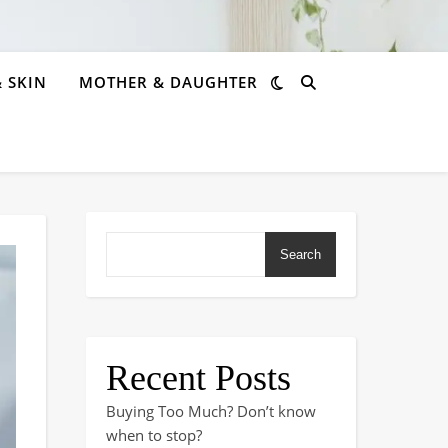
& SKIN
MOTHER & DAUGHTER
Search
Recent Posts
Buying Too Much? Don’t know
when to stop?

------------------------

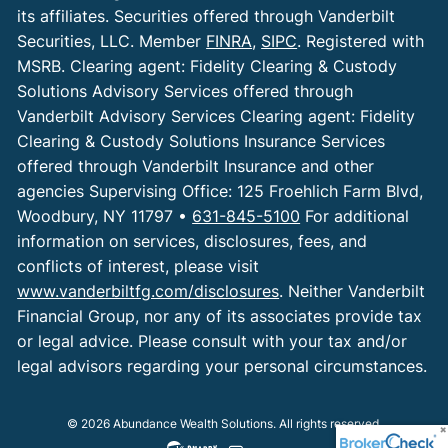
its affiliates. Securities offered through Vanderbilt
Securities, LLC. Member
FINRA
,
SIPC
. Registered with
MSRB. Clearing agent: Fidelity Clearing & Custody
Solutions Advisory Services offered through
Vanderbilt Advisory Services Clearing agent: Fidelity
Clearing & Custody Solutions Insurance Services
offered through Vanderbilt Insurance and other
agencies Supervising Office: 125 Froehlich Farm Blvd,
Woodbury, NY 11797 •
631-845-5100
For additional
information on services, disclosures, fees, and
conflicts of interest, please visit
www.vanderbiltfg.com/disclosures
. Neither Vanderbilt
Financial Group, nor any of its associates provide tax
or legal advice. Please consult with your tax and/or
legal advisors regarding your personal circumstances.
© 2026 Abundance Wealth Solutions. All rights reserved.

------------------------

**Aim of the exercise:**
From the material above, copy word for word the lines starting with the line that contains "its affiliates. Securities" and going on through the line that contains "All rights reserved.", including both of those lines.

**Task answer:**
its affiliates. Securities offered through Vanderbilt
Securities, LLC. Member
FINRA
,
SIPC
. Registered with
MSRB. Clearing agent: Fidelity Clearing & Custody
Solutions Advisory Services offered through
Vanderbilt Advisory Services Clearing agent: Fidelity
Clearing & Custody Solutions Insurance Services
offered through Vanderbilt Insurance and other
agencies Supervising Office: 125 Froehlich Farm Blvd,
Woodbury, NY 11797 •
631-845-5100
For additional
information on services, disclosures, fees, and
conflicts of interest, please visit
www.vanderbiltfg.com/disclosures
. Neither Vanderbilt
Financial Group, nor any of its associates provide tax
or legal advice. Please consult with your tax and/or
legal advisors regarding your personal circumstances.
© 2026 Abundance Wealth Solutions. All rights reserved.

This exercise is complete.